Kinney had been expecting Sarah Bernhardt for the last twenty minutes. Her entourage had not reached Southern California yet; they were still on a train that was probably in a slow-moving crawl across the Sonoran desert. But her manager, Max Klein, had joined her late last night, and this morning the two of them began a walk-through of the Chautauqua Theater in order to get a feel for it. But they had quickly rushed out, with Klein strangely saying that he and Sarah would meet Kinney at his office in just a moment.
Max Klein was described as German but seemed to speak with something of a cultured British accent, a regular poof (and Kinney had heard Sarah call him Molly during private banter) in his permanently attired gray knobby sack suit probably tailored with its tightly tapered trousers from the London Clothing Co.
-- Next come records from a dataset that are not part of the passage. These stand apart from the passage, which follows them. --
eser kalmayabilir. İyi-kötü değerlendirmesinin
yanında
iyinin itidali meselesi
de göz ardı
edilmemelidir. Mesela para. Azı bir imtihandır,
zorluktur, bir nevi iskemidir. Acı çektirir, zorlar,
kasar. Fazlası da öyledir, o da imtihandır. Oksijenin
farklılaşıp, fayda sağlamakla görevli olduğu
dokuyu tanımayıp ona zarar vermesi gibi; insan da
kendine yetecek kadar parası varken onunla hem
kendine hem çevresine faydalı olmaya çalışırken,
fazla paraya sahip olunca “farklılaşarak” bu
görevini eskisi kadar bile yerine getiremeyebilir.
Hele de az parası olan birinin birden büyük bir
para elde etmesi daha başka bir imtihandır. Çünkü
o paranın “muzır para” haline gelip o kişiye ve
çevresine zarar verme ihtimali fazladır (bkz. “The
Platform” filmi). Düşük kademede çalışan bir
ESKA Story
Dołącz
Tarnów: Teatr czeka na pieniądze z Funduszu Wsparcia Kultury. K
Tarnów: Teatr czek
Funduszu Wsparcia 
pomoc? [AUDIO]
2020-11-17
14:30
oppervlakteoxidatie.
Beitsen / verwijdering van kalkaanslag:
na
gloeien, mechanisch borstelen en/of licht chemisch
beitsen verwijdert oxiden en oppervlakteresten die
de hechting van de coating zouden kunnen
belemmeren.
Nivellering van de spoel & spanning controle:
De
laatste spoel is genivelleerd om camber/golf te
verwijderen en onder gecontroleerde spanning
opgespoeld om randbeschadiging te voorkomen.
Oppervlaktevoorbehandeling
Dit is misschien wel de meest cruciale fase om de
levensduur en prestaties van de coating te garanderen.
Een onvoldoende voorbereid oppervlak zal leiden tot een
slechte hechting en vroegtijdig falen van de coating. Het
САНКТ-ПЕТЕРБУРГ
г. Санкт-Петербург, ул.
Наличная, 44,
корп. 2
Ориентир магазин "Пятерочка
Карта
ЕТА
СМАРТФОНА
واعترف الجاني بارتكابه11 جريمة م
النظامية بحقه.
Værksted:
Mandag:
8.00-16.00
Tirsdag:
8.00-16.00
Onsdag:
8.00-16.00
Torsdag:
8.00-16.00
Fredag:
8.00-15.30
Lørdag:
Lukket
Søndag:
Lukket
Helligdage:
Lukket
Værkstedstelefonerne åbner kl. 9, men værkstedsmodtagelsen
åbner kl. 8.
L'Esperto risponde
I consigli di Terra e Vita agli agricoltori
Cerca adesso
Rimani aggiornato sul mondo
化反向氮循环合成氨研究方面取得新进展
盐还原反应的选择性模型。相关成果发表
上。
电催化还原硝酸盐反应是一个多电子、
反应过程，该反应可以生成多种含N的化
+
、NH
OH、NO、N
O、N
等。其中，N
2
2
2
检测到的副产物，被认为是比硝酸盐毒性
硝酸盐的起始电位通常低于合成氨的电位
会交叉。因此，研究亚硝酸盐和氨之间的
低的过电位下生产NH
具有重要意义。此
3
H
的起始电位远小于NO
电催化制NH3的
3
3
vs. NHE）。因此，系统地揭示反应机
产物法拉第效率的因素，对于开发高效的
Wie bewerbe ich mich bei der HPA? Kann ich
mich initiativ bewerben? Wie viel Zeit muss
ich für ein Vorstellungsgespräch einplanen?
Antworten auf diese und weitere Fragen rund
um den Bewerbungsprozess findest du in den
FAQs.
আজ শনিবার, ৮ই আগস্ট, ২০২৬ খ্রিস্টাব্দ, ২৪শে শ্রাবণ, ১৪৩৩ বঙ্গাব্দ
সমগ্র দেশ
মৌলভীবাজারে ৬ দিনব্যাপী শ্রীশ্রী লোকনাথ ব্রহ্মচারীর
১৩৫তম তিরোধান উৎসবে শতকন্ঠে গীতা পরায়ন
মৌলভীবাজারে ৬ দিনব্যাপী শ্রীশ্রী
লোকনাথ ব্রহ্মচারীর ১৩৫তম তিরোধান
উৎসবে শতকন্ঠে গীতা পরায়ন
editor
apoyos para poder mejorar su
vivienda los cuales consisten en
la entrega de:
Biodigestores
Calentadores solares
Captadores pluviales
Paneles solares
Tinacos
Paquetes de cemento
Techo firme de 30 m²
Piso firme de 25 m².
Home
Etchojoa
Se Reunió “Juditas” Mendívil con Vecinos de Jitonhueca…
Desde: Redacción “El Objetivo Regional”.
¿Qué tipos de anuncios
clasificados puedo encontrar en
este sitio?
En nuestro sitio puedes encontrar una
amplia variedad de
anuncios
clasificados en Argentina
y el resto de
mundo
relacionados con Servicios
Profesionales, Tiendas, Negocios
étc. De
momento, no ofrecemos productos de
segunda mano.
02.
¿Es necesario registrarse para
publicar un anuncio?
Kinney had run into Max’s type when he had studied and lived abroad from his early teens to middle twenties. He knew poofs like Max from his days at the University of Heidelberg who adopted stern, serious faces while hiding behind dorm room doors in frightened superiority, relegating their entire ensembles to dark black. In Paris, though, the poofs swished around with mock authority, gestured a lot with pointed fingers, and haunted all the arts venues as flighty as the falling autumn leaves. Max was a hybrid. He had a dark sophistication about him that seemed immensely private, yet his voice and mannerisms, modulated and melodic, were overtly gregarious. Max was succinct yet gracious when Kinney had let them into the theater. A hint of charm and a dash of spite. His manner took Kinney back to the good old days in Europe, before tobacco, where he spent his middle years selling Sweet Caporal hand-rolleds all over the South, and Egypt, and Macedonia. It was a long time ago. Every once in a while a flit of light gave him a glimpse of his past. The time when all that mattered was possibility.
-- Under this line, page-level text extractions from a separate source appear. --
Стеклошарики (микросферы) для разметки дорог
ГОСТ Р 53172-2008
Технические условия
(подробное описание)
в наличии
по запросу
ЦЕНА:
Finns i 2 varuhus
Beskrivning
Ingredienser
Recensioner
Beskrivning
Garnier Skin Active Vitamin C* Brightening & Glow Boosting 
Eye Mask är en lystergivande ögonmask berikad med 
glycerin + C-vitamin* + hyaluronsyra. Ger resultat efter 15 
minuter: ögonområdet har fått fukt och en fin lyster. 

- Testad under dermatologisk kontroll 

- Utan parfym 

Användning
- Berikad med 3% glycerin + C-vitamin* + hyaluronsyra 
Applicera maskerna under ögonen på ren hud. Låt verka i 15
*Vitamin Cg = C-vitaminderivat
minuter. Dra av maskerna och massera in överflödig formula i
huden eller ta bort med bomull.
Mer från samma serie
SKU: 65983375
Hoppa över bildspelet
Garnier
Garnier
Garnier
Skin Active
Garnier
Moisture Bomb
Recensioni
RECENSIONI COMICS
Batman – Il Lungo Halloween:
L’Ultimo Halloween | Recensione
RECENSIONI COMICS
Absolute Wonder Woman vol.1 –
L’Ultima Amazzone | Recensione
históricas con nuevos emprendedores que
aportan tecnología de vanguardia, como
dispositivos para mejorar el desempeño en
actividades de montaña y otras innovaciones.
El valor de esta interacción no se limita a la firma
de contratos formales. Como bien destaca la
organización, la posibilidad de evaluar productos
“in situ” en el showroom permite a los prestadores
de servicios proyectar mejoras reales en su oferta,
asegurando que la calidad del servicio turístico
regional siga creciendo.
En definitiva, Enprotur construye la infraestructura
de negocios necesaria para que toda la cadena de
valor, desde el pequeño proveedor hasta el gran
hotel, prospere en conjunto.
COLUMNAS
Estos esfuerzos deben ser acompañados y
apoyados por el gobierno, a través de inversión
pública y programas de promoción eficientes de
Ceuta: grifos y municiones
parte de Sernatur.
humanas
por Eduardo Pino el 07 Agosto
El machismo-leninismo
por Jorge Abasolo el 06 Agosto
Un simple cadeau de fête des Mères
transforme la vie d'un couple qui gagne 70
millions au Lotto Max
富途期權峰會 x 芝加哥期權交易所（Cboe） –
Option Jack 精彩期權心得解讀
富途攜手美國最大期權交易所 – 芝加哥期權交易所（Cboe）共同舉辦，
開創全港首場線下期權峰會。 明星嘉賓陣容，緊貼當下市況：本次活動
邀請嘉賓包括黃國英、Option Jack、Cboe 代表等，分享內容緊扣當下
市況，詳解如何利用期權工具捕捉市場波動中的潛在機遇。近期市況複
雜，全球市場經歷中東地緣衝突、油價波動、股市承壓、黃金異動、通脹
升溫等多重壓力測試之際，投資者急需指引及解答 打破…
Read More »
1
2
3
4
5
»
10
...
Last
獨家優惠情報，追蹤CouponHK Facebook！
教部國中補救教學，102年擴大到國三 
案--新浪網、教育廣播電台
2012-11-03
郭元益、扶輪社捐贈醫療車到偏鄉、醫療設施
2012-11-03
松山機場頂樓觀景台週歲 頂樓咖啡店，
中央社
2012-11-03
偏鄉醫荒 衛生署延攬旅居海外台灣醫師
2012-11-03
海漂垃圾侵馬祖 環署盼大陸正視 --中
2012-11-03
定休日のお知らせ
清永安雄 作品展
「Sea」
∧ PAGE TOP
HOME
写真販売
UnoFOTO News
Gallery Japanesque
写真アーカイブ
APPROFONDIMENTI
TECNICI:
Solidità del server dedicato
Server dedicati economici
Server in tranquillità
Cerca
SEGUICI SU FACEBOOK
SARAH AND MAX had been unsure about presenting La Dame aux Camélias in Kinney’s theater. The space seemed a little roughshod despite its newness, and there was definite concern that there might be an acoustical battle with the evening ocean breezes and waves that would slap the pier’s foundation. Upon first peek through the doorway, Max had uttered that it would be easier to stage the show at the Coliseum in Rome. He gave way to silence, probably understanding that there was little choice in terms of venues. The task now would be to make it work. Sarah had been remarkably quiet. She didn’t appear to be studious or introspective, more as though she was the odd member. She wore a bronze silk dress with bright white stripes that cut the shoulders, with a large boa wrapped around her neck. Her feet peeked out in pointed black boots. Sarah’s face was pale, void of the usual paint. When Kinney had left them, she wandered up to the balcony, moved in slow sidesteps down the upper aisle, and dragged her fingertips along the edges of the seat backs. When she reached the end of the aisle, she traversed the route one row down. That’s when Kinney slipped the key to Max. He said he would wait in his office. Give them privacy to “work their magic.”